Aboriginals demand for jobs will only become more acute in the future, suggests the report, and since these communities do not generally look to the banking sector, retail or government for large-scale employment, particularly in non-urban areas, the natural resource sector carries the burden of heightened Aboriginal employment expectations for the entire Canadian economy.

“Up until about 30 years ago, the resource sector was basically a very hands-off enterprise for Aboriginal folks, but still had quite dramatic impacts on the communities — roads were built, mining resource activity happened, people came into the territories in large numbers,” Coates said. “This became a focal point for Aboriginal concerns for economic development and environmental protection.

“Over the last 30 years, companies have reacted following court-directed government decisions, realizing that there are huge benefits for everybody if there is more indigenous engagement — a more stable, localized workforce, greater participation with the local community, lots of business opportunities, etcetera. We have actually done quite a good job given where we started from 30 years ago in finding places for Aboriginal people in the resource sector.”

According to Coates, while there is still much work to be done, Canada is probably doing better than most resource-rich countries when it comes to engaging with Aboriginal populations, which is largely due to corporate social responsibility and realizing that Aboriginal hires are good for business. “A lot of companies are coming to Canada to find out what is going on.”

In Scandinavia, for example, the resource development sector is only just evolving its relationships with the Sami people, he noted. In Australia, Coates said, industry is “well behind” on its engagement with the Aborigine. In the U.S., engagement is “more uneven,” with certain regions of the country such as Alaska performing fairly well when it comes to working with Native Americans. He added: “It varies, but in general Canada is doing quite well.”

The benefits companies enjoy from employing First Nations include workforce stability and insights into local weather and living conditions.

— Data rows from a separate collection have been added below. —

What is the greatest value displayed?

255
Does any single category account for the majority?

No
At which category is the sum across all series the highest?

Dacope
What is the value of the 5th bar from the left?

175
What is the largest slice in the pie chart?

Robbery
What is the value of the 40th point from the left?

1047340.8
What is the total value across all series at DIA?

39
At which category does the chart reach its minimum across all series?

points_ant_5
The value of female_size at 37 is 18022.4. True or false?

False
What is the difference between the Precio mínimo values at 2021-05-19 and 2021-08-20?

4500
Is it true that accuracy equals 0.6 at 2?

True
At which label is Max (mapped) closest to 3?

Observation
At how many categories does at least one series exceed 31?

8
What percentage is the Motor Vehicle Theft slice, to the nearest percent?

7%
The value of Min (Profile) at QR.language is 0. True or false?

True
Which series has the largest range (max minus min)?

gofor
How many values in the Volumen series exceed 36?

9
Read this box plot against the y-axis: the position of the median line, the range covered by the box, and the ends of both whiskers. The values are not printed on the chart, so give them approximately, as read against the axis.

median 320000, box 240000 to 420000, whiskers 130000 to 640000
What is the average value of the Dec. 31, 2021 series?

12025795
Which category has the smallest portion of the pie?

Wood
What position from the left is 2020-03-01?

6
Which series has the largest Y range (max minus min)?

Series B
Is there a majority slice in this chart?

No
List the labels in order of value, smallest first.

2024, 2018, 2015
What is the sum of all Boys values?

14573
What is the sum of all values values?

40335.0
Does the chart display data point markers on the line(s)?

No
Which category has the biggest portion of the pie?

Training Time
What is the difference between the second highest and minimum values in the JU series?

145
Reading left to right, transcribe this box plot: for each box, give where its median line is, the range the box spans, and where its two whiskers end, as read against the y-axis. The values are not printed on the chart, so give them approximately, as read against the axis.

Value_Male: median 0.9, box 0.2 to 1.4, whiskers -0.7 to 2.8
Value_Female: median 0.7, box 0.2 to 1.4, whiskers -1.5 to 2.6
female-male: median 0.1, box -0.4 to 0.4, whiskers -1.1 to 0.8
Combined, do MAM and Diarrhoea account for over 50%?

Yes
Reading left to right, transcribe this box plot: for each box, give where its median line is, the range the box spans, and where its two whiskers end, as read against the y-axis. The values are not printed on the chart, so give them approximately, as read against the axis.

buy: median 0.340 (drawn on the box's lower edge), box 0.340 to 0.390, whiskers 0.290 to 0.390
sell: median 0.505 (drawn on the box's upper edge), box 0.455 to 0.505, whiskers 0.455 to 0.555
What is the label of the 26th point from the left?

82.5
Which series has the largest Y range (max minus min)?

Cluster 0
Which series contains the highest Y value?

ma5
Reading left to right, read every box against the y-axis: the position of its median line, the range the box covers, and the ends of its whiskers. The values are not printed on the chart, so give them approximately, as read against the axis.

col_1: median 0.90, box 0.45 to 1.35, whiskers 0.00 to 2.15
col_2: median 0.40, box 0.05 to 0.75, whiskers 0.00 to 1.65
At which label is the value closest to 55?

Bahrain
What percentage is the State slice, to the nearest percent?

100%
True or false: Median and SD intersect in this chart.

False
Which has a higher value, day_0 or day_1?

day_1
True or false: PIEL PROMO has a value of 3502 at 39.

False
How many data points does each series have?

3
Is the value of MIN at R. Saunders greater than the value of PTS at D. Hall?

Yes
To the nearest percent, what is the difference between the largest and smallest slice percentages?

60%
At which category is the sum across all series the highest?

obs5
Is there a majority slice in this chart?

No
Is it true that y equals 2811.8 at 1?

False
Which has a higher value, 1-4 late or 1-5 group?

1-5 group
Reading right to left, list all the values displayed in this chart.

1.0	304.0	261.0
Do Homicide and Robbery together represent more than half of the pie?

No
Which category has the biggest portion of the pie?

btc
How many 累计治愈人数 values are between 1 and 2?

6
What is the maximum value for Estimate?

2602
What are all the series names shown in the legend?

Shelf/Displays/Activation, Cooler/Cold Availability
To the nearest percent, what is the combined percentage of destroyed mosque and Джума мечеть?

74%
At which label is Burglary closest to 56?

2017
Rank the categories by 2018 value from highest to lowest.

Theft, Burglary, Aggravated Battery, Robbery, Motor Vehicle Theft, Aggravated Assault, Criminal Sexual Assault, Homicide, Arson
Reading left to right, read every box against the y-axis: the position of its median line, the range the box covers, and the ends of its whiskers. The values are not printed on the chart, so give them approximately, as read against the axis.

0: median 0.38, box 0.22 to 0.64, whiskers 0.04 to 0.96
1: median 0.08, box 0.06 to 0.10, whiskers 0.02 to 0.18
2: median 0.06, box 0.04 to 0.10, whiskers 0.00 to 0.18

However, further improvements could be challenged given the ongoing downturn in commodity prices, which has sent Canada’s resource sector into a tailspin.

For Aboriginal workers, communities and companies, the current downturn comes after more than a decade of rapid expansion in employment and business collaboration, stalling one of the most extensive examples of indigenous involvement in the Canadian market economy.

Ultimately, many Aboriginal communities want to work with industry and support resource development for the mutual benefit of all concerned, Coates said, but many of those communities must also work through a legacy spanning hundreds of years in which the mainstream society has mistreated or ignored them. “Some communities want to be heavily involved and others don’t want to be involved.”

However, he added, if industry does not engage with Aboriginals, then companies do not only risk losing out on the potential human resources assets to help with development, those companies also risk legitimizing Aboriginal opposition to projects — projects that increasingly require their support.

“Aboriginal communities want to know exactly what is going on, and what the benefits are to them in the short term and in the long-term.”